> **Work to be completed**
Copy out the records below from their start through the line containing "6) electric power tower", keeping every line unchanged and leaving out the picture.

Start of Information given

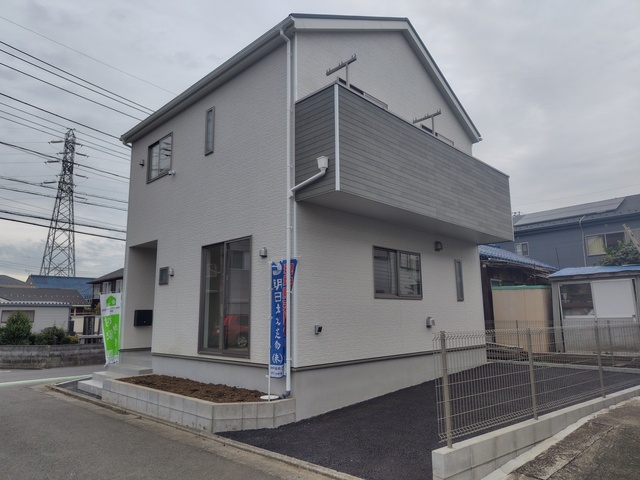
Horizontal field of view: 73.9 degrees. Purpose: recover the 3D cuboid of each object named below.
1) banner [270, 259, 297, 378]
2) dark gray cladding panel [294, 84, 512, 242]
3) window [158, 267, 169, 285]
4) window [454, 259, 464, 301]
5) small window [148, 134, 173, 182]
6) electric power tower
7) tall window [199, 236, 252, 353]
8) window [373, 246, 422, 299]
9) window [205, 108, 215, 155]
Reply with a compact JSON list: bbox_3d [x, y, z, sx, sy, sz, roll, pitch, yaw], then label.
[{"bbox_3d":[-0.541,1.200,6.412,0.600,1.780,0.100,-10,-14,44],"label":"banner"},{"bbox_3d":[2.239,-1.102,8.792,0.894,1.666,6.547,-10,-14,44],"label":"dark gray cladding panel"},{"bbox_3d":[-3.483,0.820,9.563,0.435,0.380,0.100,-10,-14,44],"label":"window"},{"bbox_3d":[3.335,0.974,10.196,0.100,0.983,0.317,-10,-14,44],"label":"window"},{"bbox_3d":[-3.919,-1.971,10.445,1.280,0.983,0.100,-10,-14,44],"label":"small window"},{"bbox_3d":[-42.856,-2.641,71.524,6.200,33.883,6.800,2,-10,-18],"label":"electric power tower"},{"bbox_3d":[-1.752,1.052,7.787,1.667,2.069,0.100,-10,-14,44],"label":"tall window"},{"bbox_3d":[1.565,0.685,8.435,0.100,0.981,1.637,-10,-14,44],"label":"window"},{"bbox_3d":[-2.265,-2.247,8.828,0.334,0.991,0.100,-10,-14,44],"label":"window"}]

End of Information given

> **Written response**
Horizontal field of view: 73.9 degrees. Purpose: recover the 3D cuboid of each object named below.
1) banner [270, 259, 297, 378]
2) dark gray cladding panel [294, 84, 512, 242]
3) window [158, 267, 169, 285]
4) window [454, 259, 464, 301]
5) small window [148, 134, 173, 182]
6) electric power tower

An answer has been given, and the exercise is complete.